▶ **Pedido A**: Extraia dos registos todas as linhas que contenham a palavra "many".

Porém, é a necessidade de conhecimento daqueles elementos para a defesa do arguido e o carácter de direito fundamental que o direito à defesa assume (cfr.artº.32, nº.10, da C.R.Portuguesa) que justificam que se faça derivar da sua falta uma nulidade insuprível, nos termos do artº.63, nº.1, al.d), do R.G.I.T. (cfr.ac.T.C.A.Sul-2ª.Secção, 18/10/2011, proc.4883/11; ac.T.C.A.Sul-2ª.Secção, 17/10/2013, proc.6925/13; ac.T.C.A. Sul-2ª.Secção, 12/12/2013, proc.7056/13; ac.T.C.A.Sul-2ª.Secção, 13/11/2014, proc. 7974/14; Jorge Lopes de Sousa e Manuel Simas Santos, Regime Geral das Infracções Tributárias anotado, 4ª. edição, 2010, Áreas Editora, pág.517 e seg.; Isabel Marques da Silva, Regime Geral das Infracções Tributárias, Cadernos IDEFF, nº.5, 3ª. edição, 2010, Almedina, pág.143 e 144).
Revertendo ao caso dos autos, conforme se retira da factualidade provada (cfr.nº.6 do probatório), o despacho administrativo de aplicação de coima exarado no presente processo não satisfaz os requisitos previstos na lei e enumerados supra, no que diz respeito à descrição sumária dos factos.
Expliquemos porquê.

▶ **Registos fornecidos**:
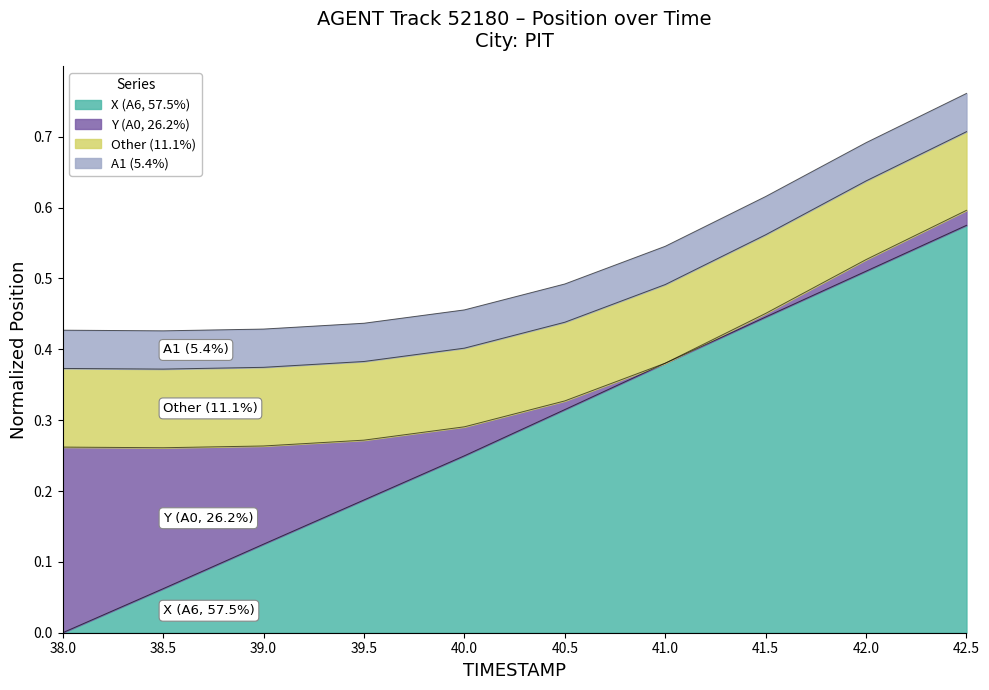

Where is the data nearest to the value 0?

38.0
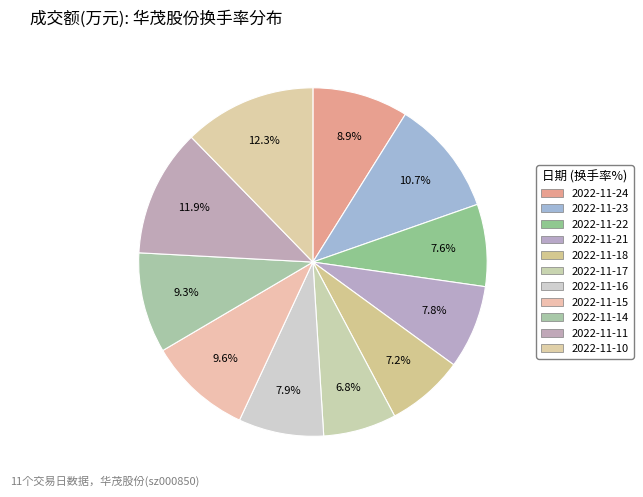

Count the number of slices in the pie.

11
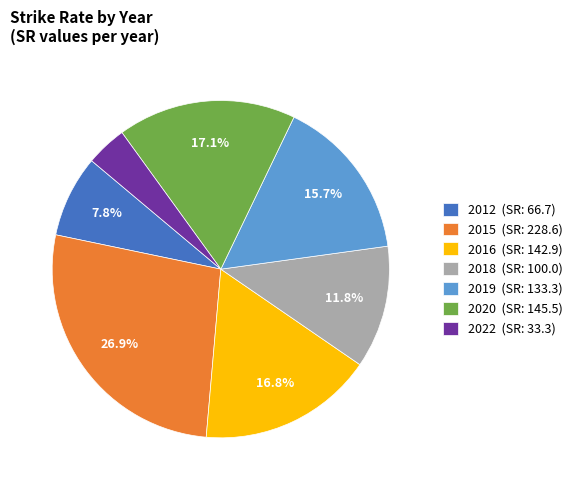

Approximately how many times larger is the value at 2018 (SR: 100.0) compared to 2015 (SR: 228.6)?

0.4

---

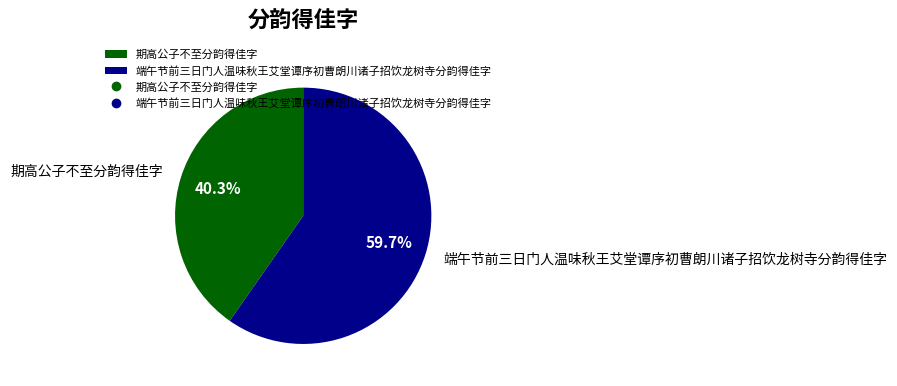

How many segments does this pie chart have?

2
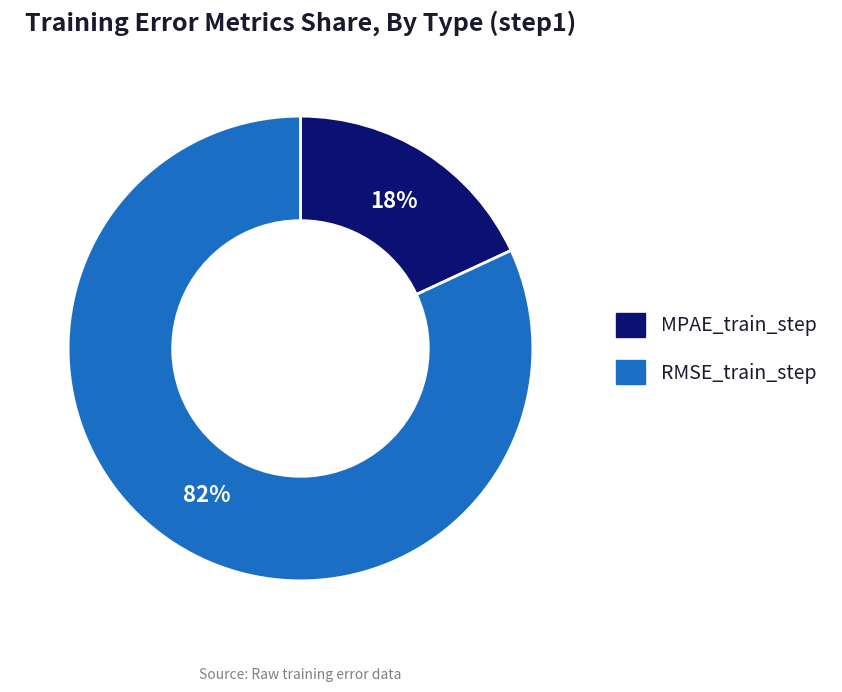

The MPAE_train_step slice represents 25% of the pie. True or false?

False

▶ **Pedido B**:
Responda a estas perguntas sobre o texto da coima, marcando cada resposta como a pergunta correspondente:
(i) Que artigo e número da Constituição da República Portuguesa são citados a propósito do direito à defesa?
(ii) Em que número do probatório se apoia a conclusão sobre o despacho de aplicação de coima?
(iii) Em que aspeto o despacho não satisfaz os requisitos previstos na lei?

▶ **Resposta escrita A**:
Approximately how many times larger is the value at 2018 (SR: 100.0) compared to 2015 (SR: 228.6)?
How many segments does this pie chart have?

▶ **Resposta escrita B**:
(i) O artº 32, nº 10.
(ii) No nº 6 do probatório.
(iii) Na descrição sumária dos factos.